The new British premier’s main demand is to remove the so-called backstop plan from the divorce agreement. This is a legal guarantee intended to ensure there’s no need for checks on goods crossing the land border with Ireland.

Members of Britain’s Parliament voted to reject May’s Brexit deal three times, with many saying the backstop was the major problem because it threatens to tie the U.K. indefinitely to EU trade rules. For pro-Brexit politicians such as Johnson, that would defeat the point of leaving the EU.

“There’s every possibility for the EU to show flexibility,” Johnson said Thursday. “There’s bags of time for them to do it and I’m confident they will.”

Officials in Brussels disagree and are not willing to re-open the withdrawal agreement. As the stand-off continues, the clock ticks down toward the Halloween deadline, and with it, the chances of a messy no-deal Brexit grow. The pound has fallen in recent weeks amid rising concerns that the negotiations over Britain’s exit from the EU will fail, damaging the U.K. economy.

Election Alert

In London, politicians are readying for a possible general election in the fall. Johnson’s ruling Conservative Party is clinging on to power by its finger nails, with a working majority in the House of Commons of just one. He is facing a battle in September with politicians who oppose his last resort option of leaving the EU without a deal.

One option to break the deadlock would be for either Johnson, or his opponents to trigger an election.

In his BBC interview, Johnson brushed aside questions about whether he could hold a general election before Oct. 31 in order to deliver on his Brexit pledge. Jeremy Corbyn, leader of the opposition Labour Party, has indicated he’ll call for a vote of no confidence in the Government when Parliament returns from summer recess in a bid to stop Johnson forcing the U.K. out of the EU with no deal.

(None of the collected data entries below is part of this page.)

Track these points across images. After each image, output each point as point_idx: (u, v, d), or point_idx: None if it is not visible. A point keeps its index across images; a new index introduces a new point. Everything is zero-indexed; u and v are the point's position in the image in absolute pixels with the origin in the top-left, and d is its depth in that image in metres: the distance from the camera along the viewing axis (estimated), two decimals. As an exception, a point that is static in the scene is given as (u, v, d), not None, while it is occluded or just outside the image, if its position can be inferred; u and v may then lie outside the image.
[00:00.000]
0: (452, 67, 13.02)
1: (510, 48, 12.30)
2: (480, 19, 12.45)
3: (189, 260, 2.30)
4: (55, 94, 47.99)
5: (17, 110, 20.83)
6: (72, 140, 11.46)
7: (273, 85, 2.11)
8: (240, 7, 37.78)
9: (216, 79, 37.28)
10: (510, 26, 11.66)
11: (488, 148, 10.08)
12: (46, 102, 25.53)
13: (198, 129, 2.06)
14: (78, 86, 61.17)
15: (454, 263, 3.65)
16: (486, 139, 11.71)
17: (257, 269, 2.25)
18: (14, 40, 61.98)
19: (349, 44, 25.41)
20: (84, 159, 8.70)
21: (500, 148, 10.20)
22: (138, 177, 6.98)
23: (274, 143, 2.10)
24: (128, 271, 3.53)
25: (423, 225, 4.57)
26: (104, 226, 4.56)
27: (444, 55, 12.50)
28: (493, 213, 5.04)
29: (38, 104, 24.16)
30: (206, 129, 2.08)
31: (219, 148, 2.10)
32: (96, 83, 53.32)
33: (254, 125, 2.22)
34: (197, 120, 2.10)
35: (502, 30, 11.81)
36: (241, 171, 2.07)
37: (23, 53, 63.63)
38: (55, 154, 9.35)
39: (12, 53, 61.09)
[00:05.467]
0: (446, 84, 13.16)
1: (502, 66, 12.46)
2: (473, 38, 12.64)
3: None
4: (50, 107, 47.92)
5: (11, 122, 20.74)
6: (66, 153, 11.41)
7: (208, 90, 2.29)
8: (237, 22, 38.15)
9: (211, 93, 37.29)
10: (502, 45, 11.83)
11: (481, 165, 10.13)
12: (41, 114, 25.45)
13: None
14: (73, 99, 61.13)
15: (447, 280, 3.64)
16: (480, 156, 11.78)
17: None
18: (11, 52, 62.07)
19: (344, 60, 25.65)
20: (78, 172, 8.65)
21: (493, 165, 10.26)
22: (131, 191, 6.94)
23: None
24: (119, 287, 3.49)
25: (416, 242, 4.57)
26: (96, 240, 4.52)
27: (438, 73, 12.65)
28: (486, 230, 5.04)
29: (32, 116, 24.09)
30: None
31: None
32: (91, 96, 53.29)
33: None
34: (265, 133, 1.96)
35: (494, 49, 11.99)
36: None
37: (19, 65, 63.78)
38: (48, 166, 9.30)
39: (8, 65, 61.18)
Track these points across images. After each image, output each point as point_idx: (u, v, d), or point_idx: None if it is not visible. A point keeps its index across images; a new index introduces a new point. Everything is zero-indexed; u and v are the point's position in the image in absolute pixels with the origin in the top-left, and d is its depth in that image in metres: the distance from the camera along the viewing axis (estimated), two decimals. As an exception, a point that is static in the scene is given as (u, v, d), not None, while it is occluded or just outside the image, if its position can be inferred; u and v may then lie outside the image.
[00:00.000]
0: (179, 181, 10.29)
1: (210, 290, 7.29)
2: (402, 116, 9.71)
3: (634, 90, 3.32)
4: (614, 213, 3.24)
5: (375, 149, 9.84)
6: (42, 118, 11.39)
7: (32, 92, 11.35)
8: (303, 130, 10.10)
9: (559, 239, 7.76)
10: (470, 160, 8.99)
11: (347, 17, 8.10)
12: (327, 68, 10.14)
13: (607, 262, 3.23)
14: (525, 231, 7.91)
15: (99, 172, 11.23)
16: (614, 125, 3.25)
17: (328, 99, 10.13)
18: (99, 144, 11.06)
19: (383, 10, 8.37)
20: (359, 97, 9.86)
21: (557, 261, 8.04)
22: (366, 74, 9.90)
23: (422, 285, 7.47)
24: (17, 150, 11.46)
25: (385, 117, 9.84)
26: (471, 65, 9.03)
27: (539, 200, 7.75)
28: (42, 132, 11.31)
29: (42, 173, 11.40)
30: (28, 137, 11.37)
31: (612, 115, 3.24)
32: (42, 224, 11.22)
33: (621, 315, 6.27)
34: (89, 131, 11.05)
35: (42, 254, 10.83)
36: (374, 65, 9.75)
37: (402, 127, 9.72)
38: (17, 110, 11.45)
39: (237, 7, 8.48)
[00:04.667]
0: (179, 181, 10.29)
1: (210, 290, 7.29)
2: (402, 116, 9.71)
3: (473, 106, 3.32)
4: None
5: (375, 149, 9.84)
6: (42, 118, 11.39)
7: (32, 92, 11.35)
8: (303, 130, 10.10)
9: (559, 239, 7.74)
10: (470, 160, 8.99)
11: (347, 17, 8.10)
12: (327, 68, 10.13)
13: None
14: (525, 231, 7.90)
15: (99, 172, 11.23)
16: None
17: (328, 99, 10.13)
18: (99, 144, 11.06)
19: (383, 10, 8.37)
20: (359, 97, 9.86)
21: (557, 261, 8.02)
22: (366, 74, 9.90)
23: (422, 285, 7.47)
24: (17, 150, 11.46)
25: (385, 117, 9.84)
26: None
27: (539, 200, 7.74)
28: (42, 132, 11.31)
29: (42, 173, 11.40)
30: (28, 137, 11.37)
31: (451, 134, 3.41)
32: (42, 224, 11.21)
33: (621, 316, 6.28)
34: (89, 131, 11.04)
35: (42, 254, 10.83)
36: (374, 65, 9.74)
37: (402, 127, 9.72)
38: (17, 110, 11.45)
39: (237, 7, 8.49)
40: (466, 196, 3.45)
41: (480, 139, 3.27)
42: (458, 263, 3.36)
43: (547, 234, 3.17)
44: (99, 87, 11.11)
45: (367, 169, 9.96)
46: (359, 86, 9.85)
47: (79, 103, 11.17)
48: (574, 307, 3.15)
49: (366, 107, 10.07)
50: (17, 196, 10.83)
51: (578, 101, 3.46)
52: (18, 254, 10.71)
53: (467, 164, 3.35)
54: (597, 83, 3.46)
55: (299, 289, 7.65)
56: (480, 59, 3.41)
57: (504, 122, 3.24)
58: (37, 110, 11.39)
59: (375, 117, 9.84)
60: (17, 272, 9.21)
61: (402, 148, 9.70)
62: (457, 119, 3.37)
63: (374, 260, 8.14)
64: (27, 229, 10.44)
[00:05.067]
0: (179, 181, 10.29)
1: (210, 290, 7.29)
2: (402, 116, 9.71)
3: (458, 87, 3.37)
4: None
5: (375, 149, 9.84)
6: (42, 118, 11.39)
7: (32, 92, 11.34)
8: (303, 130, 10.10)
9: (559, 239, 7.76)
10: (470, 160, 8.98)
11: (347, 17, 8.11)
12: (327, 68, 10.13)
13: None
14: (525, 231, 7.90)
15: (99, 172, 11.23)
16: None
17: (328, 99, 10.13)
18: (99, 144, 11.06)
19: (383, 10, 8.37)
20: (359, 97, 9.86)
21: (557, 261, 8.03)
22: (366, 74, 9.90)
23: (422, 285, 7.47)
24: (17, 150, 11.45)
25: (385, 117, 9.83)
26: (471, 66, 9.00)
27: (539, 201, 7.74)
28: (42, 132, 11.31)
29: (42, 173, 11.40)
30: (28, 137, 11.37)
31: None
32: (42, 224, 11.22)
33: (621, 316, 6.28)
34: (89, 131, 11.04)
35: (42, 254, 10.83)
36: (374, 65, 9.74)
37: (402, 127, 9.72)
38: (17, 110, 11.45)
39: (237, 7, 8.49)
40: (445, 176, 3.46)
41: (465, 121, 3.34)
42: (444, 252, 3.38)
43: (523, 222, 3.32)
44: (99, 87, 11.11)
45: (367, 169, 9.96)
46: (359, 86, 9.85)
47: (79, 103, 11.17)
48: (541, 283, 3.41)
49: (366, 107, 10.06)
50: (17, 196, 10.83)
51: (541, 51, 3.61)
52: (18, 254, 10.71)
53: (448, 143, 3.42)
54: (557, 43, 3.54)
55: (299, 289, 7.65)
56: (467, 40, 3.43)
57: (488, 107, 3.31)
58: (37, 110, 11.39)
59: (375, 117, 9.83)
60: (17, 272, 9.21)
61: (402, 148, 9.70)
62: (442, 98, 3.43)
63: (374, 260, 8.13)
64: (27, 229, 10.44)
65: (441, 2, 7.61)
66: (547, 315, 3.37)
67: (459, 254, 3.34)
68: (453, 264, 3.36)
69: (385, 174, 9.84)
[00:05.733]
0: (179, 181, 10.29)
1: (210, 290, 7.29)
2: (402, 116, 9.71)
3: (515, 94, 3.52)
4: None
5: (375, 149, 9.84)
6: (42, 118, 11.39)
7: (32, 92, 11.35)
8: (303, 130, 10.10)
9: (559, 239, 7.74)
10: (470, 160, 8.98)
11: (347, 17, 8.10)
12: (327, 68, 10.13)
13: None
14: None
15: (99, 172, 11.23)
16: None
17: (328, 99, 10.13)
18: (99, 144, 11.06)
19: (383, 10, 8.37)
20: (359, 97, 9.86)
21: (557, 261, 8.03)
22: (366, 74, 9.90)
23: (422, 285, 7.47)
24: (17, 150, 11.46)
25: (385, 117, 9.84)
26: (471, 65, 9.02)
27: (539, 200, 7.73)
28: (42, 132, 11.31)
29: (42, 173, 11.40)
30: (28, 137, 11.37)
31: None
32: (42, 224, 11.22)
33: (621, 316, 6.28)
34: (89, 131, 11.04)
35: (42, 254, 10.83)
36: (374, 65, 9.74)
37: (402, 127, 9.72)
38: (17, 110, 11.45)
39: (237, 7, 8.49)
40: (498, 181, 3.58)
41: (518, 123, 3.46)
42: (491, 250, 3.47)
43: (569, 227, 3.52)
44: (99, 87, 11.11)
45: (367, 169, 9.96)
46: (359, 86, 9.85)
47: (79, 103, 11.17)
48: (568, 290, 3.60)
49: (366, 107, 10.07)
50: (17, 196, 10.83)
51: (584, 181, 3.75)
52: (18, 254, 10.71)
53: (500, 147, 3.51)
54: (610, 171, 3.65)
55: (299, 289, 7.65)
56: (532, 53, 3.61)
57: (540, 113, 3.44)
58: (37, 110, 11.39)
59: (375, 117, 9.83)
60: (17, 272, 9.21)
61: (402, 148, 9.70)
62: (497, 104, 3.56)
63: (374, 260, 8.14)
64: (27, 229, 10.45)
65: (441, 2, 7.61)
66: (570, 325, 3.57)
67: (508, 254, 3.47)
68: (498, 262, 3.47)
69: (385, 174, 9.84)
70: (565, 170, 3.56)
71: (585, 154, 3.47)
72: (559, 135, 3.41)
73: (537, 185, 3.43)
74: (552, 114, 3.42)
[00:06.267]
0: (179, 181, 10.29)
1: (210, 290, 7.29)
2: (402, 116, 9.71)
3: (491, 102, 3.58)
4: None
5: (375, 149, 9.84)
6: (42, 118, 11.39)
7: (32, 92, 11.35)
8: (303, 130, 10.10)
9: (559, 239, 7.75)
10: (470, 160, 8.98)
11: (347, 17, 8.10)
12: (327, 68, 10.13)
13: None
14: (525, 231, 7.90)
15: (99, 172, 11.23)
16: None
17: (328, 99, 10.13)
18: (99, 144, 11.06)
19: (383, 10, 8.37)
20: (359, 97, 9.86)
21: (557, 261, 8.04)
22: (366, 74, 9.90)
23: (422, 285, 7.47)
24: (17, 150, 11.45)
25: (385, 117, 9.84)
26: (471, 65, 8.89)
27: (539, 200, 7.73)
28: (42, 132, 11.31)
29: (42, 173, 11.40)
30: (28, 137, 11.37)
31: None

Asked if he would resign if he lost such a confidence vote, Johnson said he was focused on getting a deal with the EU and preparing the country to cope with a no-deal split, if that becomes necessary. He said British people did not want to have another election, after one was held in 2015 and 2017, with a national referendum in 2016.

For his part, Corbyn tried a new tactic to limit Johnson’s options. He wrote to the U.K.’s most senior civil servant Mark Sedwill asking him to rule that the prime minister could not delay any election until after the Oct. 31 Brexit deadline in order to force the U.K. out of the bloc without a deal.